Without clean water, File said she takes a large cooler — like one used by sports teams — to her father’s home.

That’s made bathing her aging father all the more difficult, File said.

“He should be able to drink water and shower in his own home,” Knapp said.

The sisters said they’re hoping for a resolution soon but remain flummoxed in the meantime.

“He has nowhere to go,” Knapp said.

But the lack of water is only one among several issues, longtime resident Roger Tebay said.

Tebay and his wife, Gail, have lived in their home for 48 years.

He said things were good under previous ownership, the local McKruit family. But after Stackhouse Management took over, Tebay said his rent has similarly doubled, he’s been threatened with citations and he suddenly had to pay for water.

And now, that water’s not safe.

“It’s disheartening; it’s oppressive, and we have no one to fight for us,” Tebay said.

A former coal miner, Tebay said he’s tried to help his neighbors over the decades, chipping in toward heating oil for one neighbor and buying a furnace for another.

But with the recent financial strain, he said he’s suddenly the one who needs help.

“I never thought I had to worry about losing my home,” Tebay said.

When TribLive staffers arrived at the park, site manager Kylie Goldstrohm told them it was private property, and instructed them to leave.

She later declined a request for comment.

Stackhouse did not respond to a TribLive request for comment.

An initial Pennsylvania Department of Environmental Protection report at the park cited a “break down in ion exchange treatment” as the cause of the high manganese.

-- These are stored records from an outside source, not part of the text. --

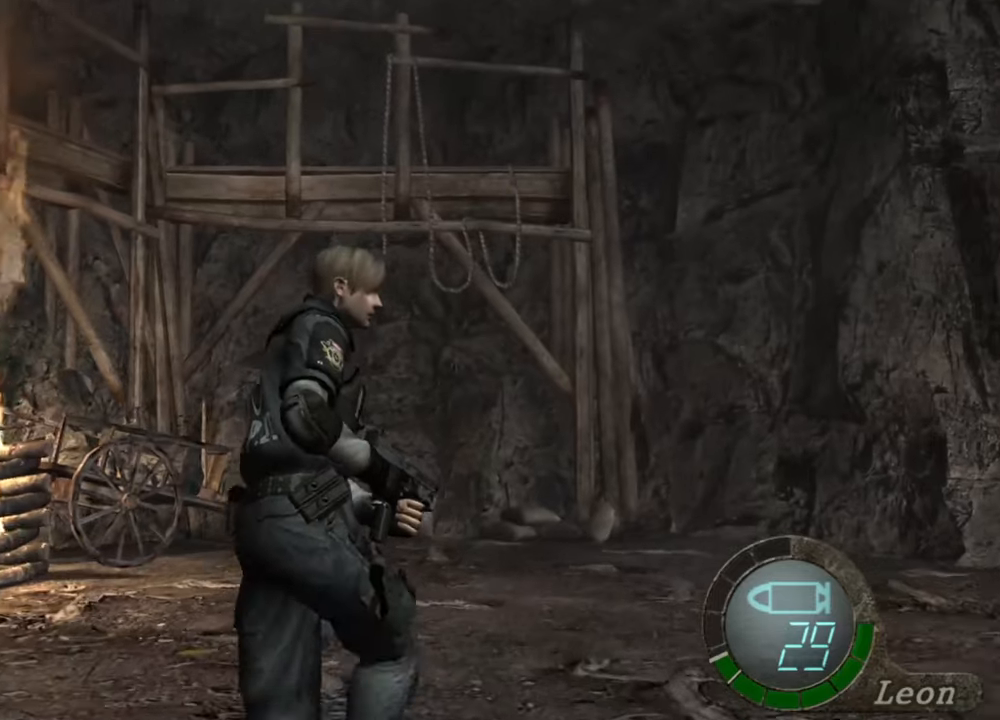
{"keys": ["shift", "w"], "mouse": [], "events": []}
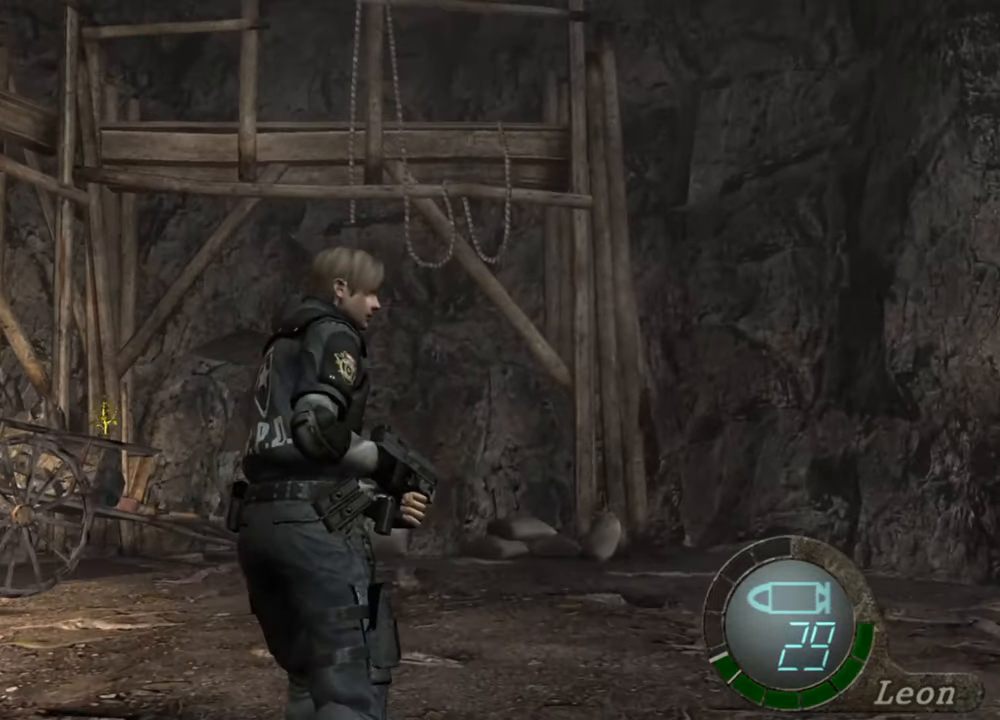
{"keys": ["shift", "w"], "mouse": [], "events": []}
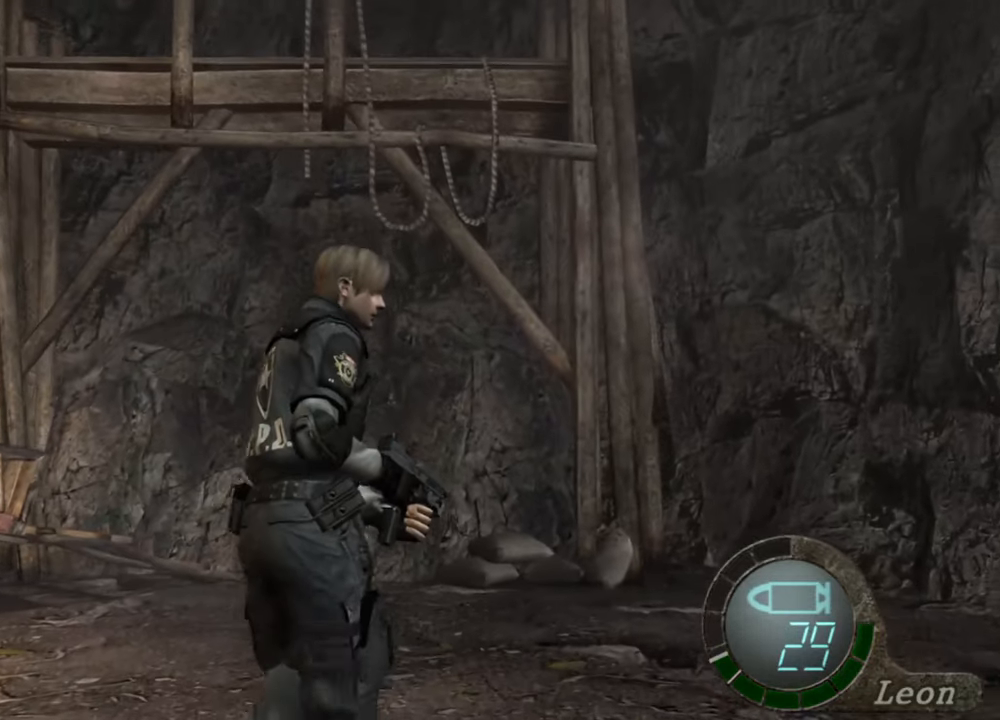
{"keys": ["s"], "mouse": [], "events": [[434, "shift", "up"], [434, "w", "up"], [467, "s", "down"]]}
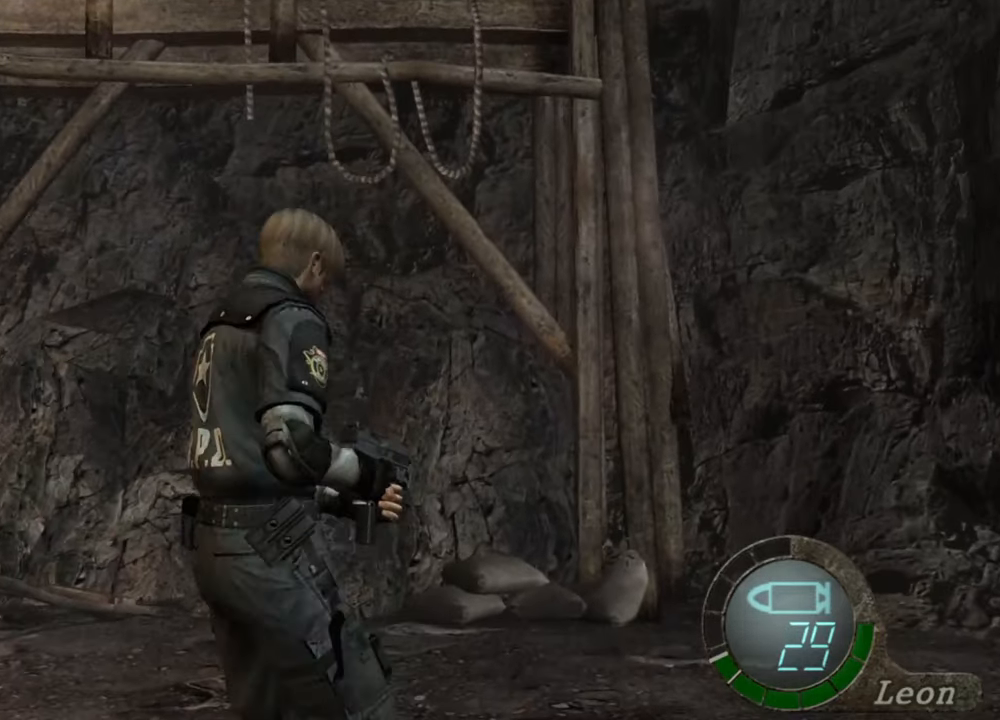
{"keys": ["s"], "mouse": [], "events": [[34, "shift", "down"], [200, "shift", "up"]]}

On Thursday, Stackhouse issued a notice to residents saying repairs had been delayed while the company waited for replacement parts. The company said its “water softener system” has since been “fully restored.”

Initial tests showed the water to be within acceptable standards, Stackhouse said, but the company said it expects testing results from the DEP by Monday.

For now, the notice said residents are under a boil water advisory.

DEP officials did not respond to TribLive requests for comment.

It remains unclear when park residents will be able resume normal use of their water.